OTTAWA (Reuters) - Canada’s low food inflation is “almost unique” in the world and ensures it will avoid the dreaded “stagflation” fears plaguing other industrialized countries, Bank of Canada Governor Mark Carney said on Thursday.
Reports from the United States, Europe and Japan all suggest weakened economic growth and high inflation, a combination known as stagflation.
Canada, to the contrary, has seen lower than expected inflation although its economy is softening due to heavy reliance on the slowing U.S. economy for trade.
“Not at all. Not at all,” said Carney when asked by a senator if Canada faced a risk of stagflation.
“Stagflation is, of course, a slowing economy and sharply rising inflation and the situation we have is, we have inflation below our target and reasons to expect a continuation of that, and policy is adjusted accordingly,” he told the senate banking committee.

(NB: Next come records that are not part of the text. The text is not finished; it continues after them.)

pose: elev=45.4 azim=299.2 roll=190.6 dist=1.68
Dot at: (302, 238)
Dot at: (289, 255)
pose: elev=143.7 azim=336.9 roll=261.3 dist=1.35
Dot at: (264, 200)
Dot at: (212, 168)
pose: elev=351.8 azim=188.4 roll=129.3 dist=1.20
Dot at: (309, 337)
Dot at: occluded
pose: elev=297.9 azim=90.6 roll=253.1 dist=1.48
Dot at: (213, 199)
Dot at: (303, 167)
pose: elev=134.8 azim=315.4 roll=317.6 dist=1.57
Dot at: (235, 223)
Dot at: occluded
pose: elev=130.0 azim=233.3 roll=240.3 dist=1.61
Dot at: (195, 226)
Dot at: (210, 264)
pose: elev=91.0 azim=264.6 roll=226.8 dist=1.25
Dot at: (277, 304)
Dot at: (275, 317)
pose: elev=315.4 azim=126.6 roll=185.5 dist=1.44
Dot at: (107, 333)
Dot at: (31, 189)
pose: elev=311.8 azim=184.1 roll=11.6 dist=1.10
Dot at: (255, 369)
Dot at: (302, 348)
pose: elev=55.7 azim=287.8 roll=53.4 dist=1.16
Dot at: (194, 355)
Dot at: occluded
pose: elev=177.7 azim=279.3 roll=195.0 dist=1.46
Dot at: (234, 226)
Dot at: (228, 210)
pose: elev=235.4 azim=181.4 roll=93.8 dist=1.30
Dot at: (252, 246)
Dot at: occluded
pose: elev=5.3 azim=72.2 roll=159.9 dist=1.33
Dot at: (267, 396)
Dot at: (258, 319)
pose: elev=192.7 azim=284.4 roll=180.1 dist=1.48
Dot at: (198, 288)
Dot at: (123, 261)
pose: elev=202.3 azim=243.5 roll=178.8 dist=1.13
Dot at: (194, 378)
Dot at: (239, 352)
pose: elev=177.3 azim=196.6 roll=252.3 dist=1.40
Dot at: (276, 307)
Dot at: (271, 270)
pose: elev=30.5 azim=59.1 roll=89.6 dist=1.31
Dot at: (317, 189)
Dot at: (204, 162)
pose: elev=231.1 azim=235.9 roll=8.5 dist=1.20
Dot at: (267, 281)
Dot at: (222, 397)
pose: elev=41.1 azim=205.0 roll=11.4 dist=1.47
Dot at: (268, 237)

Canada’s food inflation rate is about 2.5 percent and the overall inflation rate will stay below the bank’s 2 percent target until 2010, Carney said.
“The situation in Canada right now for food inflation is almost unique in the world,” he added.
Why so low? Carney pointed to excess supply of meat in the North American market, the impact of the Canadian dollar’s appreciation on import prices and heightened competition in the retail sector with the arrival of “big box” stores.
The bank judges, for now, that some of the price-cutting that resulted from the currency’s rise last year may not be sustained.
When it comes to the currency, Carney offered little comment on whether its strength was justified by economic fundamentals, saying only that strong terms of trade were “appropriately reflected” in its value.
He did hint that he agreed with a report by the Bank of England on Thursday that suggested some of the official estimates for global losses related to U.S. subprime-related securities might be “higher than the reality” due to differences over methods for calculating loss.
In March, at the worst of the credit turmoil, the International Monetary Fund put a $1 trillion estimate on the expected losses, but it was referring to all losses, including things like commercial real estate, leveraged loans and credit cards, not just the U.S. subprime mortgage crisis.